** Anforderung A **
Nenne alle Personen, die in der Rezension zu „Sibylla“ mit vollem Namen vorkommen.
** Anforderung B **
Gib aus der Rezension den Abschnitt wortgetreu wieder, der mit „Vor 400 Jahren“ beginnt und mit „aber viel mehr.“ endet.

** Ausgewählter Text **
• • • •
Direkt zum Hauptbereich

Sibylla von Max Baitinger - Rezension

 

Rezension

von Sabine Ibing



Sibylla 


von Max Baitinger


Vor 400 Jahren wurde Sibylla Schwarz (1621 - 1638) in Greifswald geboren, mitten in den Wirren des Dreißigjährigen Krieges. Mit 17 Jahren starb sie an der Ruhr. In ihrem kurzen Leben verfasste Sibylla Schwarz über 100 Gedichte von großer poetischer Kraft, die ebenso von einem hohen Selbstbewusstsein als Bürgerin, Dichterin und Frau zeugen. Ihr Gedicht «Ein Gesang wider den Neid» wurde von der Literaturwissenschaftlerin Erika Greber als das «wohl erste kompromisslos feministische Gedicht der Weltliteratur» angesehen. Als Barockdichterin genoss Sibylla über 200 Jahre lang großes Ansehen – bis sie in Vergessenheit geriet. Max Baitinger hat eine Hommage auf die Dichterin in Form einer Graphic Novel verfasst. Dieser Comic ist als Biografie gestaltet – ist aber viel mehr.
• • • •
Gespeicherte Dateneinträge
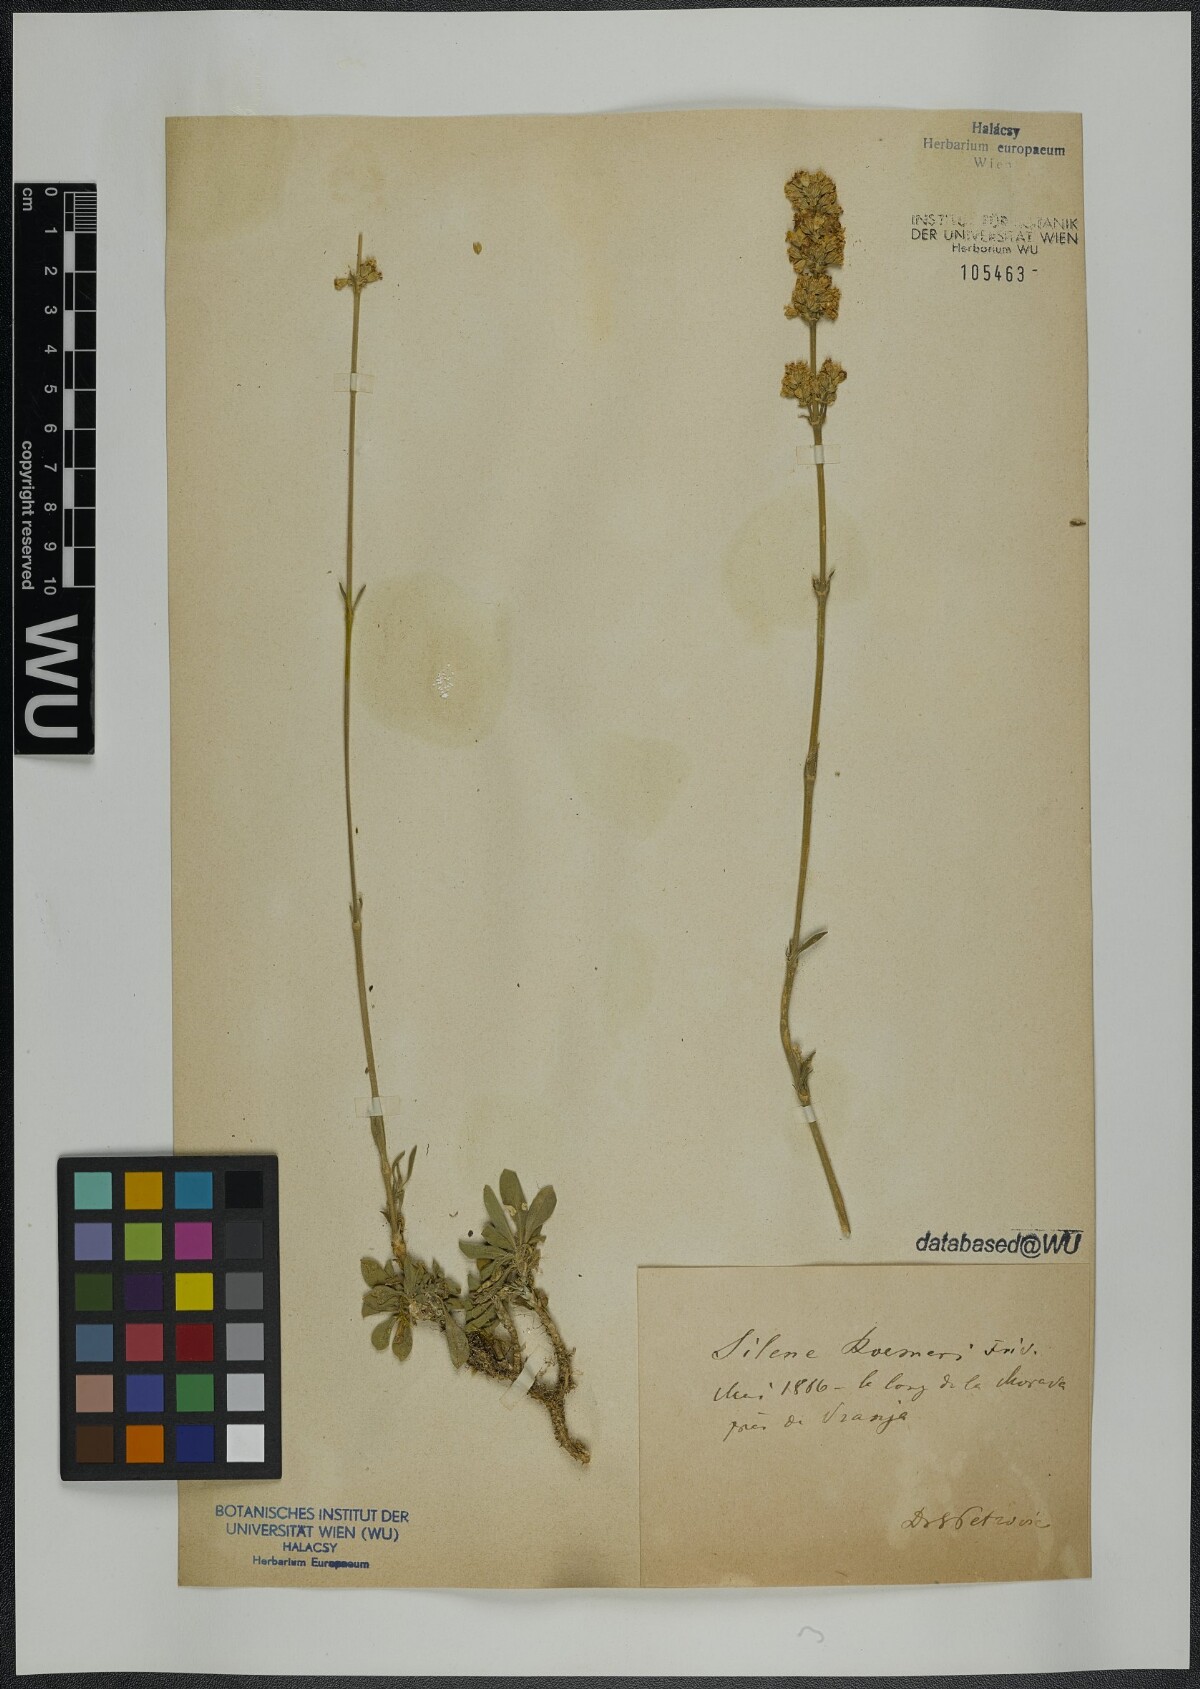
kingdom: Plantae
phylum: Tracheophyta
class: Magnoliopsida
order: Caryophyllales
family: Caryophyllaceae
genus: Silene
• • • •
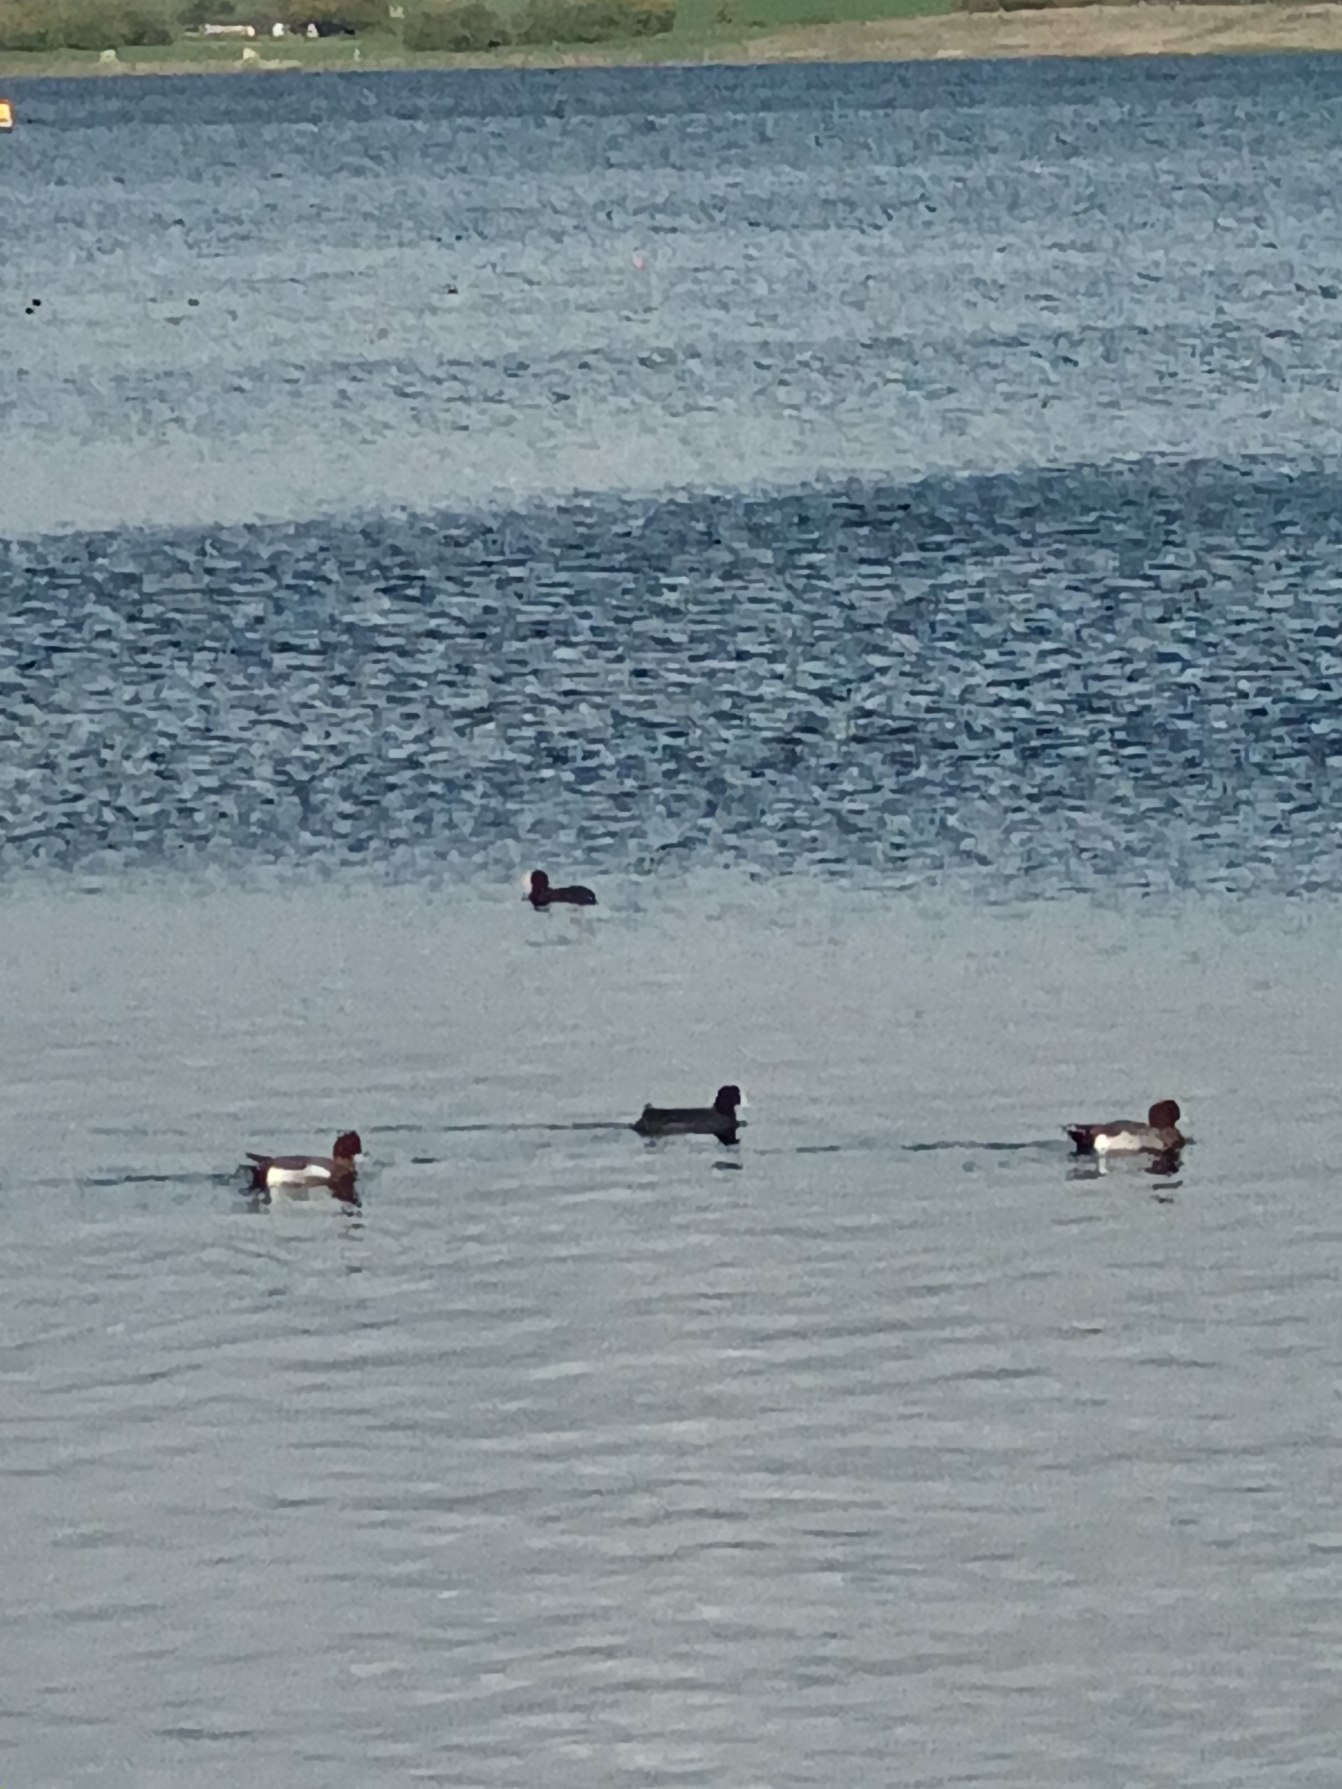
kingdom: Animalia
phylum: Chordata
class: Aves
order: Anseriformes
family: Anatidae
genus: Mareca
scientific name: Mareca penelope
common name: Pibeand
• • • •
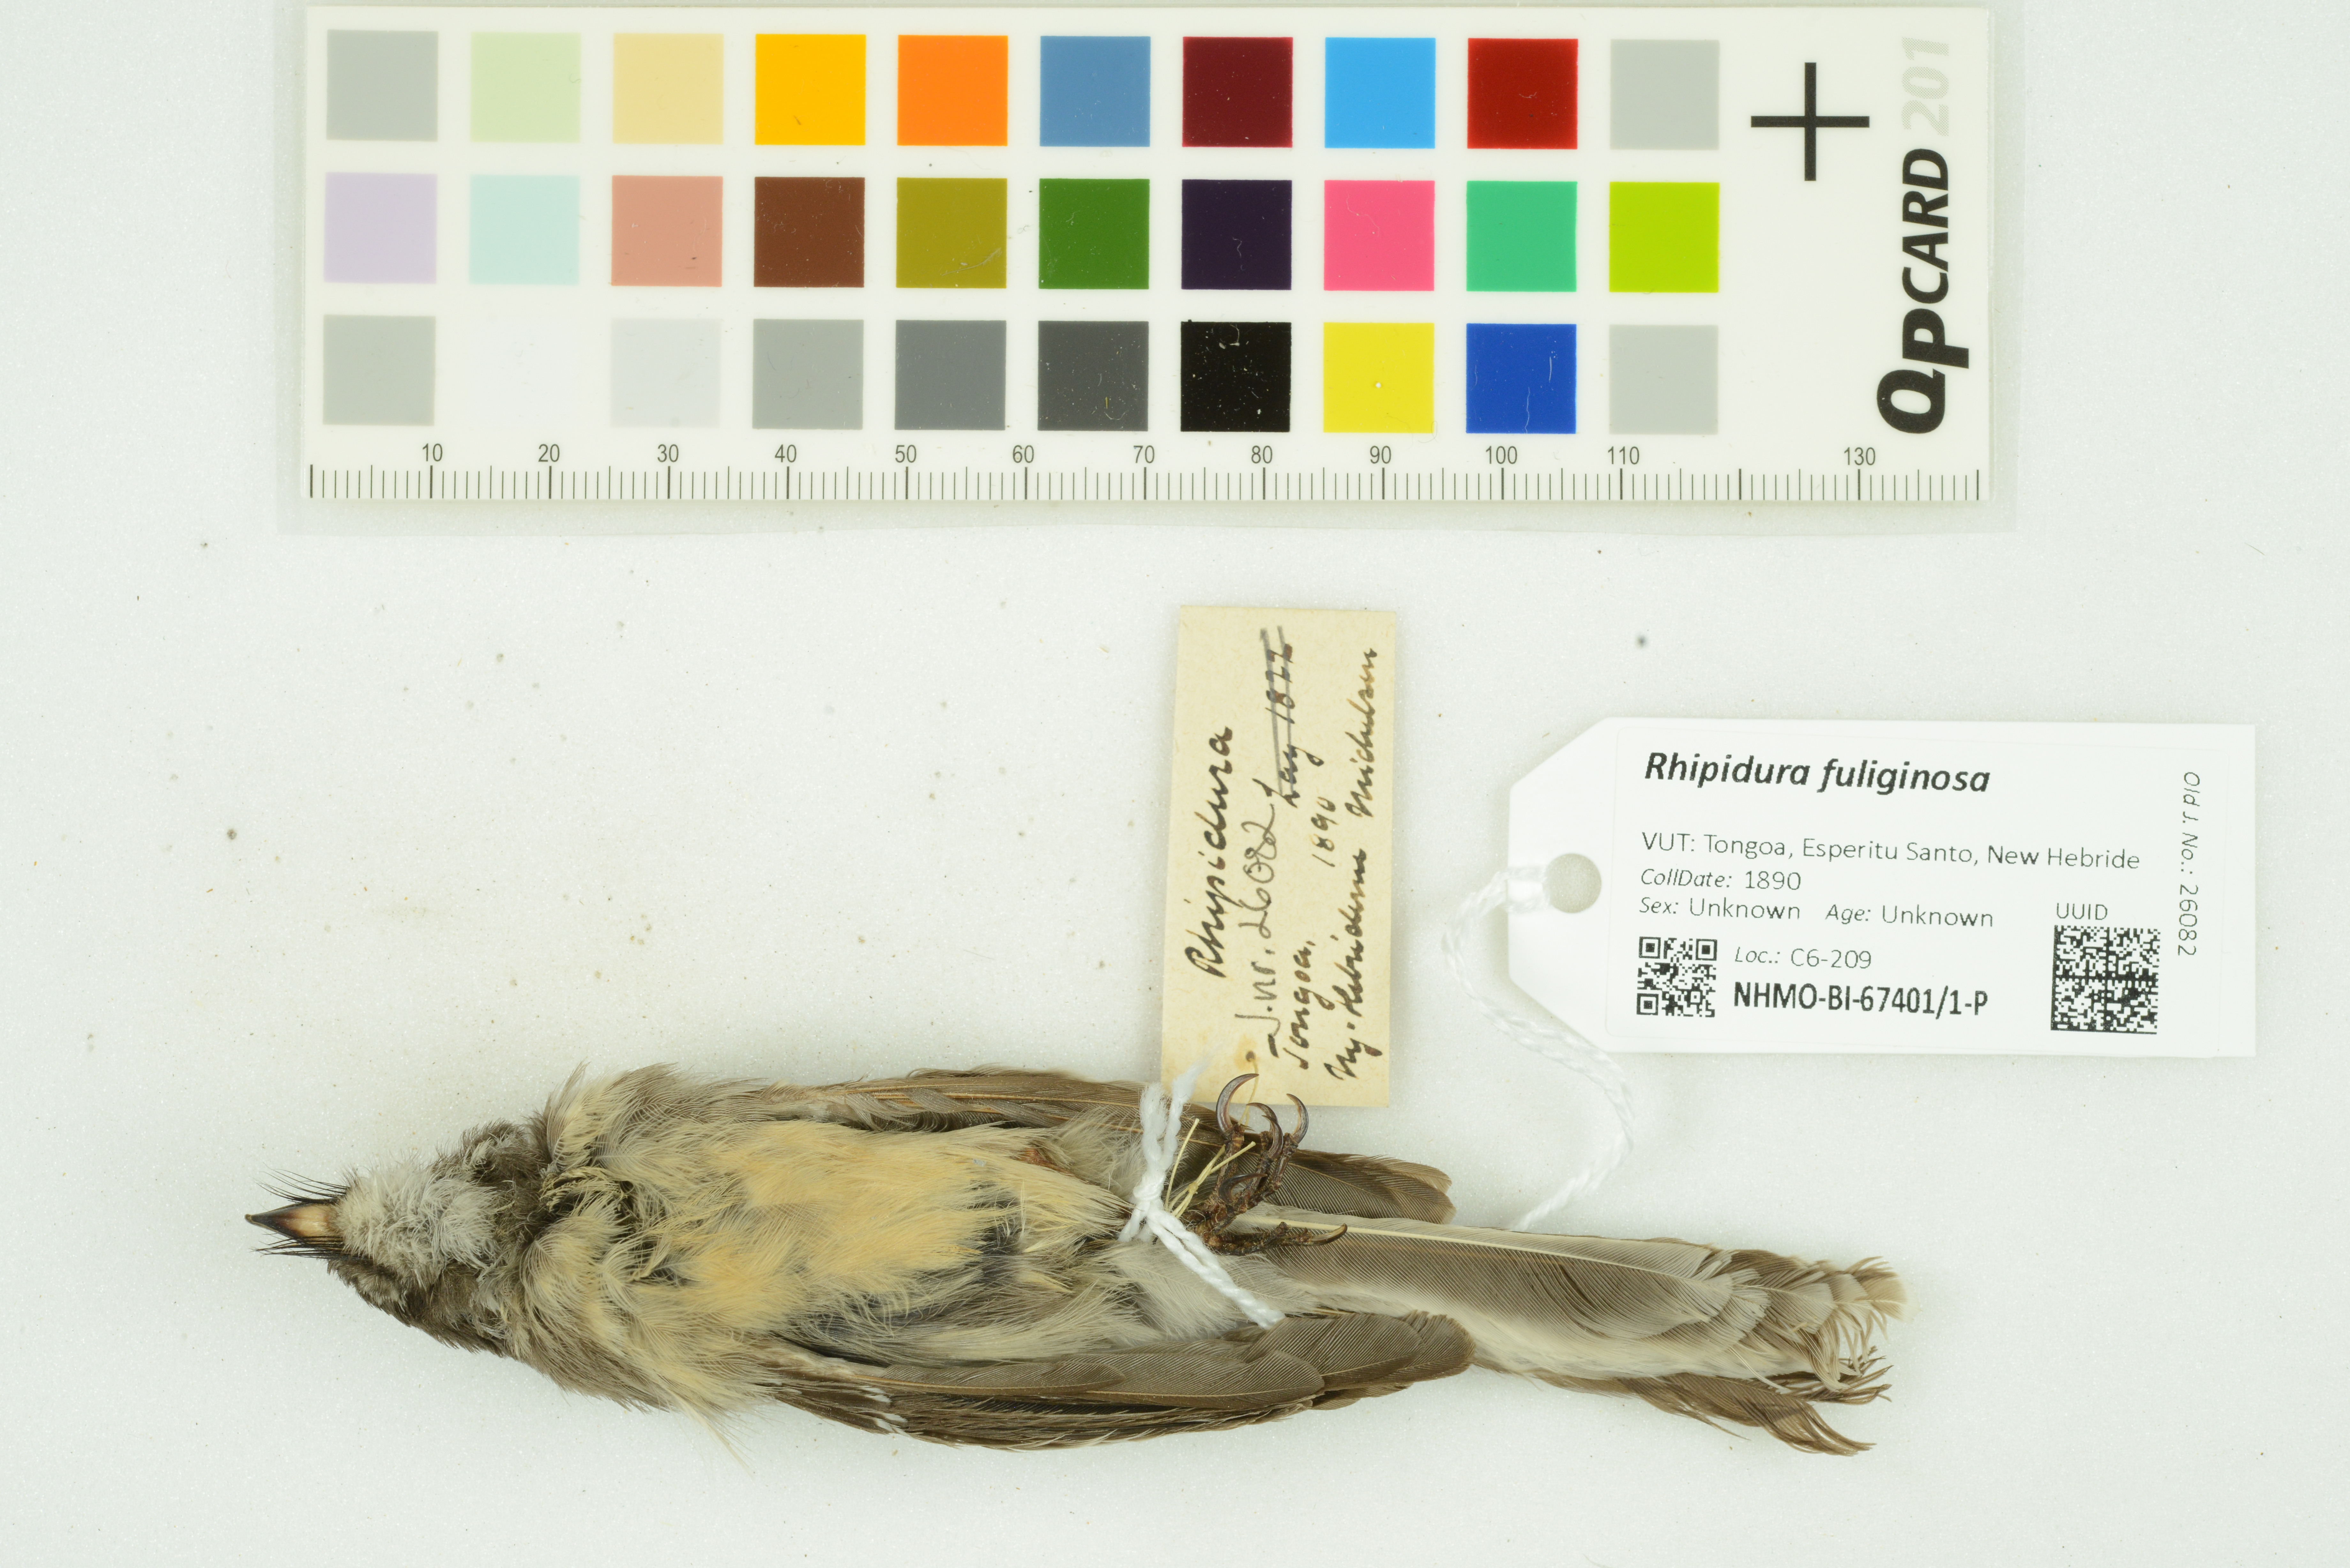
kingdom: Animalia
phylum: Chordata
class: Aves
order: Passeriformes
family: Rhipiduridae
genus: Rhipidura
• • • •
** Lösung A **
Max Baitinger, Sabine Ibing, Sibylla Schwarz, Erika Greber

** Lösung B **
Vor 400 Jahren wurde Sibylla Schwarz (1621 - 1638) in Greifswald geboren, mitten in den Wirren des Dreißigjährigen Krieges. Mit 17 Jahren starb sie an der Ruhr. In ihrem kurzen Leben verfasste Sibylla Schwarz über 100 Gedichte von großer poetischer Kraft, die ebenso von einem hohen Selbstbewusstsein als Bürgerin, Dichterin und Frau zeugen. Ihr Gedicht «Ein Gesang wider den Neid» wurde von der Literaturwissenschaftlerin Erika Greber als das «wohl erste kompromisslos feministische Gedicht der Weltliteratur» angesehen. Als Barockdichterin genoss Sibylla über 200 Jahre lang großes Ansehen – bis sie in Vergessenheit geriet. Max Baitinger hat eine Hommage auf die Dichterin in Form einer Graphic Novel verfasst. Dieser Comic ist als Biografie gestaltet – ist aber viel mehr.